This image shows the spectral bandpasses for the sensors on all Landsat satellites.
What are the band designations for the Landsat satellites?
The sensors onboard each of the Landsat satellites were designed to acquire data in different wavelengths in the electromagnetic spectrum.
View Bandpass Wavelengths for all Landsat Sensors
The Multispectral Scanner (MSS) carried on Landsat 1,2,3,4 and 5 collected data in four ranges (bands); the Thematic Mapper (TM) sensor on Landsat 4 and Landsat 5 included those bands found on earlier satellites and introduced a thermal and a shortwave infrared band. A panchromatic band was added to Landsat 7’s Enhanced Thematic Mapper Plus (ETM+) sensor. While the earlier satellites carried just one sensor, Landsat 8 was designed to acquire data in a total of 11 bands from two separate sensors: the Operational Land Imager (OLI) and the Thermal Infrared Sensor (TIRS). Landsat 9 carries improved copies of the Landsat 8 sensors.

# # #

▸ **Work order A**: Change "bands" to "channels" in everything from "What are the" down to "Landsat 8 sensors." in the Landsat bands text, and give that passage again.
▸ **Work order B**: Write what comes next in the Landsat bands text, starting after its last sentence.
The lines after this point have no connection to the text on Landsat sensor bands.

▸ **Given records**:

# # #

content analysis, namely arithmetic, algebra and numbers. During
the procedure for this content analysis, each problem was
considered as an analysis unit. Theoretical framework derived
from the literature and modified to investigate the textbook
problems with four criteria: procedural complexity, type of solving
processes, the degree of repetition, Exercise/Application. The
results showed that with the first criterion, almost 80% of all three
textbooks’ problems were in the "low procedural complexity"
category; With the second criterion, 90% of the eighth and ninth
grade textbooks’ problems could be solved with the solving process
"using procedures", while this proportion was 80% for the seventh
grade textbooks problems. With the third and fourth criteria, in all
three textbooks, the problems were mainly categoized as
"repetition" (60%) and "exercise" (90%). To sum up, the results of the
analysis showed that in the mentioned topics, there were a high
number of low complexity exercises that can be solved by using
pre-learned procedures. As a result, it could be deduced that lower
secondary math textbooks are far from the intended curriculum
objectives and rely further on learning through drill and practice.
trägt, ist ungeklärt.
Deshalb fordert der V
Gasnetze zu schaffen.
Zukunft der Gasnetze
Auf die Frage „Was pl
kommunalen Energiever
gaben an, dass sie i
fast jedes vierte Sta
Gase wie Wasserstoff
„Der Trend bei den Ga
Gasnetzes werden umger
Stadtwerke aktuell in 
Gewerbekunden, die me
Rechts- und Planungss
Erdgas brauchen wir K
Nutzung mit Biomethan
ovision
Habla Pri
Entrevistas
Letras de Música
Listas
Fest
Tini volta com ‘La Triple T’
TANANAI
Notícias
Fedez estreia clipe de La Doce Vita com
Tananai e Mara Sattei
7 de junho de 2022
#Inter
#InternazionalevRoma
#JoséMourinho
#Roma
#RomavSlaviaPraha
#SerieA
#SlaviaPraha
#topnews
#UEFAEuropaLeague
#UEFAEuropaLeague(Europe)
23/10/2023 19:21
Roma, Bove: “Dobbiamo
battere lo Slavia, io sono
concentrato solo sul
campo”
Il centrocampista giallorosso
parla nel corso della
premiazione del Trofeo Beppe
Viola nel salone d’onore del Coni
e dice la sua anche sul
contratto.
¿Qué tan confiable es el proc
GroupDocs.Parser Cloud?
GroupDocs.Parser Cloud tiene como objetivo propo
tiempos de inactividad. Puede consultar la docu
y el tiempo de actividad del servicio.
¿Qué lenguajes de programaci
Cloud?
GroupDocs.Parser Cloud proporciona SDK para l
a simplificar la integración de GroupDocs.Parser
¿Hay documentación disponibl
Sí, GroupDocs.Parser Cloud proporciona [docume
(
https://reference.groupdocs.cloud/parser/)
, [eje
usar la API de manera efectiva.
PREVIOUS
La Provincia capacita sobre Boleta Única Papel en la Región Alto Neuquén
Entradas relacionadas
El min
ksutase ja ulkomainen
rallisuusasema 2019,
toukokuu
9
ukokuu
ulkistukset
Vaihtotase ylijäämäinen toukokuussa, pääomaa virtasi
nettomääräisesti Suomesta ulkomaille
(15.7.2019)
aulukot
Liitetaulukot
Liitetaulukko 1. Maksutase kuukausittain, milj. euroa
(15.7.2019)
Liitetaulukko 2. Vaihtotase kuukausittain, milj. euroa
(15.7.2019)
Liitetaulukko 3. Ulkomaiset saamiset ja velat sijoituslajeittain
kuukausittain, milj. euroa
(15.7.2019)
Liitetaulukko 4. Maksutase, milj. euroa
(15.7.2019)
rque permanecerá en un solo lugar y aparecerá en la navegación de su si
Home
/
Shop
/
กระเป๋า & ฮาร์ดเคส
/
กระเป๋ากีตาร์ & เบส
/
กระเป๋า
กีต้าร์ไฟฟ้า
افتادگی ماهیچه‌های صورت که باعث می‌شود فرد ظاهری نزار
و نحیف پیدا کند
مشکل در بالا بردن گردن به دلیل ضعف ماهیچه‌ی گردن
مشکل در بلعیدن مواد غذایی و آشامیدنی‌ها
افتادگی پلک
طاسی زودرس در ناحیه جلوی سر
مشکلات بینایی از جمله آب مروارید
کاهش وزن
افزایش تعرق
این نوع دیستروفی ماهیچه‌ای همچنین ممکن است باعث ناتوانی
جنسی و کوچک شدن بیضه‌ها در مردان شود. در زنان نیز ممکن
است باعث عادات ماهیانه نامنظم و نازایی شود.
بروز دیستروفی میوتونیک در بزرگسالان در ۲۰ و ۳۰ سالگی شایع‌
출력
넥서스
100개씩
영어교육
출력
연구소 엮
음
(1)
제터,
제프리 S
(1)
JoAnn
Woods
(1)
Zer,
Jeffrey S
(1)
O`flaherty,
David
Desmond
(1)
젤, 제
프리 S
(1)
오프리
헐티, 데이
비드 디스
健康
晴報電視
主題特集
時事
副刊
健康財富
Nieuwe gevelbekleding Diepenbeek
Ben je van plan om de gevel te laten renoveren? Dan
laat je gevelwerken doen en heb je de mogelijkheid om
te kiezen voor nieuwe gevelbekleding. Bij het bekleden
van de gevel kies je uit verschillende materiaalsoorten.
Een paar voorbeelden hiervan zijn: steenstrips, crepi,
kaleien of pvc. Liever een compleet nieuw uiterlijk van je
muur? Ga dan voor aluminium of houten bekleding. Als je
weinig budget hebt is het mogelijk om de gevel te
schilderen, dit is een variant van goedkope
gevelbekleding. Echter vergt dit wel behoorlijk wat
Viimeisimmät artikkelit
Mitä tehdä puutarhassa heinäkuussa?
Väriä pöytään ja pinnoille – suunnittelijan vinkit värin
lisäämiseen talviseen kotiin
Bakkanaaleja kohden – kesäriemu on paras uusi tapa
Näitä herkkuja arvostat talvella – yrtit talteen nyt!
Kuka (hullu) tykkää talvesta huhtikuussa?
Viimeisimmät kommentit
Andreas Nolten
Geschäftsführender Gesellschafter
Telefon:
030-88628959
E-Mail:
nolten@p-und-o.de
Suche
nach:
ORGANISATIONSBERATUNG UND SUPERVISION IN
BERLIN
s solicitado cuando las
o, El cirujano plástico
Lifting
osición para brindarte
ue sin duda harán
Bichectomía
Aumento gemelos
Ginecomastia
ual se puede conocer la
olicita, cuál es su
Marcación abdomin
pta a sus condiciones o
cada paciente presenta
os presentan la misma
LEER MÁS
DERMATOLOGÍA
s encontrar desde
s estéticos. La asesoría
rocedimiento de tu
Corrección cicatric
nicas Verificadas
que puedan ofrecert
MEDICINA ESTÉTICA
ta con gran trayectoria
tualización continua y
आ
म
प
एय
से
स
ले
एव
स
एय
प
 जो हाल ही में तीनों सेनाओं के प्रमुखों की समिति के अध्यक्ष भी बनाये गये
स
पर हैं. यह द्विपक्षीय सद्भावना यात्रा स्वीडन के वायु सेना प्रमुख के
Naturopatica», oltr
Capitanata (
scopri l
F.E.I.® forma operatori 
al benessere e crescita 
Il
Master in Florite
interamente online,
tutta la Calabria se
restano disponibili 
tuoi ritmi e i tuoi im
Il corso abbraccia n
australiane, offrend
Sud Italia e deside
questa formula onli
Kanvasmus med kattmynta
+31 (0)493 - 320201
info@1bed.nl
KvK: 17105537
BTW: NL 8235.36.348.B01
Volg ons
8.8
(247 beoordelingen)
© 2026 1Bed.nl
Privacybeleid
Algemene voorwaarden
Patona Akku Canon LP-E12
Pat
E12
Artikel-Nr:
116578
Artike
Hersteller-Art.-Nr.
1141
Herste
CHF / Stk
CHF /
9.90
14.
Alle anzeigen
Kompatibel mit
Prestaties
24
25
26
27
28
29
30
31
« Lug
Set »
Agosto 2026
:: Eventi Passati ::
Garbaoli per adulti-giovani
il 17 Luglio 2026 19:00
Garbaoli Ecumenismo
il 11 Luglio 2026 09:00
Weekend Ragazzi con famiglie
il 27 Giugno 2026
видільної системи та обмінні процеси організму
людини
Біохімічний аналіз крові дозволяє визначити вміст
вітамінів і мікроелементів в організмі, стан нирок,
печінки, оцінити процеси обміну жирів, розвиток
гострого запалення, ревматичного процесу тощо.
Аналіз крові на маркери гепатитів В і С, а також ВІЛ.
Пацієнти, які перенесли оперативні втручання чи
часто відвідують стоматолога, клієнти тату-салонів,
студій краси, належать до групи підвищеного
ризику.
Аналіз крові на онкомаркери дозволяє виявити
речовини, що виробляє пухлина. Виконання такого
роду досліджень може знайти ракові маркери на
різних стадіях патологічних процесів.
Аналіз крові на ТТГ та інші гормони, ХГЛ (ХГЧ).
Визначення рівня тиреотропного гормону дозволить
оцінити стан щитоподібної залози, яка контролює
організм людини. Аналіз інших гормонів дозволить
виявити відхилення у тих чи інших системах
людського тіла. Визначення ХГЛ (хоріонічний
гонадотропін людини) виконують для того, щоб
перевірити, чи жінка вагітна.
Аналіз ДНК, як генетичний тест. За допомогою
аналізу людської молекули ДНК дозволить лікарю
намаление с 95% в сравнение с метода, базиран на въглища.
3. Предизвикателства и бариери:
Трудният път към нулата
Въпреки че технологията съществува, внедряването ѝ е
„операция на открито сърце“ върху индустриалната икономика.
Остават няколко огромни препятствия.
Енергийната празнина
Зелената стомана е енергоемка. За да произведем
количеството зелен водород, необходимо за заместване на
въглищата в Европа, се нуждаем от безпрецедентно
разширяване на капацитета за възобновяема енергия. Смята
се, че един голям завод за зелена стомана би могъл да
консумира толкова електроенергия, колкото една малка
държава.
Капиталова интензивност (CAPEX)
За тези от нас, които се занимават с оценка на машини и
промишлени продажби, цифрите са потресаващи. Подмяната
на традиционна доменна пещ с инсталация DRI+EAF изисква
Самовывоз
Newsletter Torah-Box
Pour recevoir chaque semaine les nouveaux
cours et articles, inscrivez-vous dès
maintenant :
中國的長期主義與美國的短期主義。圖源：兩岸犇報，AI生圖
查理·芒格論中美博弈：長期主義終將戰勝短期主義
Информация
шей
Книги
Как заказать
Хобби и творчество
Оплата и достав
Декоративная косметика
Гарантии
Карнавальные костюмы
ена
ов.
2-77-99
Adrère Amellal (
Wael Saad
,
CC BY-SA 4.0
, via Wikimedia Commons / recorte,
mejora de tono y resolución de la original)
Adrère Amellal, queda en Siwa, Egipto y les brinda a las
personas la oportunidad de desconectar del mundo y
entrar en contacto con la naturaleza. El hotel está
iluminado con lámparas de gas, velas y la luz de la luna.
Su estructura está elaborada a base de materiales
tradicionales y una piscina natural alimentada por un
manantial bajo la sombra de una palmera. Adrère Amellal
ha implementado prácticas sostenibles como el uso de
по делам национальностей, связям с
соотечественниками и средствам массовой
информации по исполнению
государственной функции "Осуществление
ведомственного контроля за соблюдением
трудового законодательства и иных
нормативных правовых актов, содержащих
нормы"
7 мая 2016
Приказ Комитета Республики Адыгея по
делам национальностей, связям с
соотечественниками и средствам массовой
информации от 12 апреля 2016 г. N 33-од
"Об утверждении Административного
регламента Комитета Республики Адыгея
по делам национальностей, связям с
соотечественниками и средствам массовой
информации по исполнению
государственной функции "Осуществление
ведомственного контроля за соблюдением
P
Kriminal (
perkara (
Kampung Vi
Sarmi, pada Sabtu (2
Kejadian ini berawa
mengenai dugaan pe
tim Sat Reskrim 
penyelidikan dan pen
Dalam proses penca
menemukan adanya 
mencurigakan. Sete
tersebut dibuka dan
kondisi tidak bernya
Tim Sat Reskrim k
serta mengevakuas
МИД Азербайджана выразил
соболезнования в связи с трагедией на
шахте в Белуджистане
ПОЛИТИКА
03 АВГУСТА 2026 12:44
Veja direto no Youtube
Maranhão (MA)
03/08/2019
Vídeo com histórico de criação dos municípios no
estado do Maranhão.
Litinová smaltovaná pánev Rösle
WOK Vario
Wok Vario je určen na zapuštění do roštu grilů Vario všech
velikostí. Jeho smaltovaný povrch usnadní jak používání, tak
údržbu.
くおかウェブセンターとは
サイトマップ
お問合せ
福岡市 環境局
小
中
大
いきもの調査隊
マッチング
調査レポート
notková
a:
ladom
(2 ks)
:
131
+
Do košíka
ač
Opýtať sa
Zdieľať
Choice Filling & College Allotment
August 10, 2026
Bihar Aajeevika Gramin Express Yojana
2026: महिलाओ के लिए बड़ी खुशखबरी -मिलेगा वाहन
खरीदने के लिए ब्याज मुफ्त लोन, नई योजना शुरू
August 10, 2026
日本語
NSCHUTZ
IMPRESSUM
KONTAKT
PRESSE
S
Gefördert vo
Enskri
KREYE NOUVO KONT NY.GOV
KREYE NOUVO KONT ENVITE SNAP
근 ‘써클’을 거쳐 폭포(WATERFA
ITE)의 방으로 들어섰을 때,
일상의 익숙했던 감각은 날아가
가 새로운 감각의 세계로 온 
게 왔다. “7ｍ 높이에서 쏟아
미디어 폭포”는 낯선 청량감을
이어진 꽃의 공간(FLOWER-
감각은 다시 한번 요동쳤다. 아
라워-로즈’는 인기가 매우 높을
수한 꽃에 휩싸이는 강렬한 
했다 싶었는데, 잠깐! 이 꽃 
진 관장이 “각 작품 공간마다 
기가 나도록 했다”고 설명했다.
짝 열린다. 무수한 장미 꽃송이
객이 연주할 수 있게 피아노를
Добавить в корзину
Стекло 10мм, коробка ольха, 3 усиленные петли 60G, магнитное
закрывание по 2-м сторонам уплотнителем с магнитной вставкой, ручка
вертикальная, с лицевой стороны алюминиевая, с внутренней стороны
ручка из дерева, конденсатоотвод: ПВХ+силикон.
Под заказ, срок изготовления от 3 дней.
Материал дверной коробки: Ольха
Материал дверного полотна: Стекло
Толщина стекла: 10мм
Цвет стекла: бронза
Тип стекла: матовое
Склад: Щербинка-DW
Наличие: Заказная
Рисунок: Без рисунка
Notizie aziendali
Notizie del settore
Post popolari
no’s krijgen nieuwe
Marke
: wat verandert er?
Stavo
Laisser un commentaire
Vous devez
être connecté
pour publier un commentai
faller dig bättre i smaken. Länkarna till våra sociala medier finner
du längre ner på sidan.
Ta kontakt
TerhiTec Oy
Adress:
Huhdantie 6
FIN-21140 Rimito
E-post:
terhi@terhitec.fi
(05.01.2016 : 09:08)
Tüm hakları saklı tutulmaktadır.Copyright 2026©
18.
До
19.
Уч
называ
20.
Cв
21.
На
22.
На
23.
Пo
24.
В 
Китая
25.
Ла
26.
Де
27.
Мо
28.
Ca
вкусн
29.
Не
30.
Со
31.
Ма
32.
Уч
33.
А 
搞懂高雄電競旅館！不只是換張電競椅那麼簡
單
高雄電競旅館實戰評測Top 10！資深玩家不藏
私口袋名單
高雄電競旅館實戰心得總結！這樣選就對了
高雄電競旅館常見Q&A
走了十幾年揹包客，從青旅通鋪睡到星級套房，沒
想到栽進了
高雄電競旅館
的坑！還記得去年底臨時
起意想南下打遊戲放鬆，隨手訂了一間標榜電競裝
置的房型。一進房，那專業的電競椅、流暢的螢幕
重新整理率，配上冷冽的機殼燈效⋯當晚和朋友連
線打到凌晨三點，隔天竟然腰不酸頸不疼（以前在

# # #

▸ **Your response A**:
What are the band designations for the Landsat satellites?
The sensors onboard each of the Landsat satellites were designed to acquire data in different wavelengths in the electromagnetic spectrum.
View Bandpass Wavelengths for all Landsat Sensors
The Multispectral Scanner (MSS) carried on Landsat 1,2,3,4 and 5 collected data in four ranges (channels); the Thematic Mapper (TM) sensor on Landsat 4 and Landsat 5 included those channels found on earlier satellites and introduced a thermal and a shortwave infrared band. A panchromatic band was added to Landsat 7’s Enhanced Thematic Mapper Plus (ETM+) sensor. While the earlier satellites carried just one sensor, Landsat 8 was designed to acquire data in a total of 11 channels from two separate sensors: the Operational Land Imager (OLI) and the Thermal Infrared Sensor (TIRS). Landsat 9 carries improved copies of the Landsat 8 sensors.

▸ **Your response B**:
View Common Landsat Band Combinations
Landsat Next, planned to launch in the 2030’s, is a constellation of three satellites. Each satellite will carry sensors to acquire data in a total of 26 spectral bands. Landsat Next band details will be added to this page when that is finalized. Current information about Landsat Next spectral bands can be found on the Landsat Next web page.
Landsat 8 and Landsat 9 Operational Land Imager (OLI) and Thermal Infrared Sensor (TIRS) images consist of nine spectral bands, and two thermal bands. The approximate scene size is 170 km north-south by 183 km east-west (106 mi by 114 mi).
Bands | Wavelength (micrometers) |
Resolution (meters) |
---|---|---|
Band 1 - Coastal aerosol | 0.43-0.45 | 30 |
Band 2 - Blue | 0.45-0.51 | 30 |
Band 3 - Green | 0.53-0.59 | 30 |
Band 4 - Red | 0.64-0.67 | 30 |
Band 5 - Near Infrared (NIR) | 0.85-0.88 | 30 |
Band 6 - Shortwave Infrared (SWIR) 1 | 1.57-1.65 | 30 |
Band 7 - Shortwave Infrared (SWIR) 2 | 2.11-2.29 | 30 |
Band 8 - Panchromatic | 0.50-0.68 | 15 |
Band 9 - Cirrus | 1.36-1.38 | 30 |
Band 10 - Thermal Infrared (TIRS) 1 | 10.6-11.19 | 100 (resampled to 30)* |
Band 11 - Thermal Infrared (TIRS) 2 | 11.50-12.51 | 100 (resampled to 30)* |
Landsat 7 Enhanced Thematic Mapper Plus (ETM+) images consist of eight spectral bands All of the bands can collect one of two gain settings (high or low) for increased radiometric sensitivity and dynamic range, while Band 6 collects both high and low gain for all scenes. The approximate scene size is 170 km north-south by 183 km east-west (106 mi by 114 mi).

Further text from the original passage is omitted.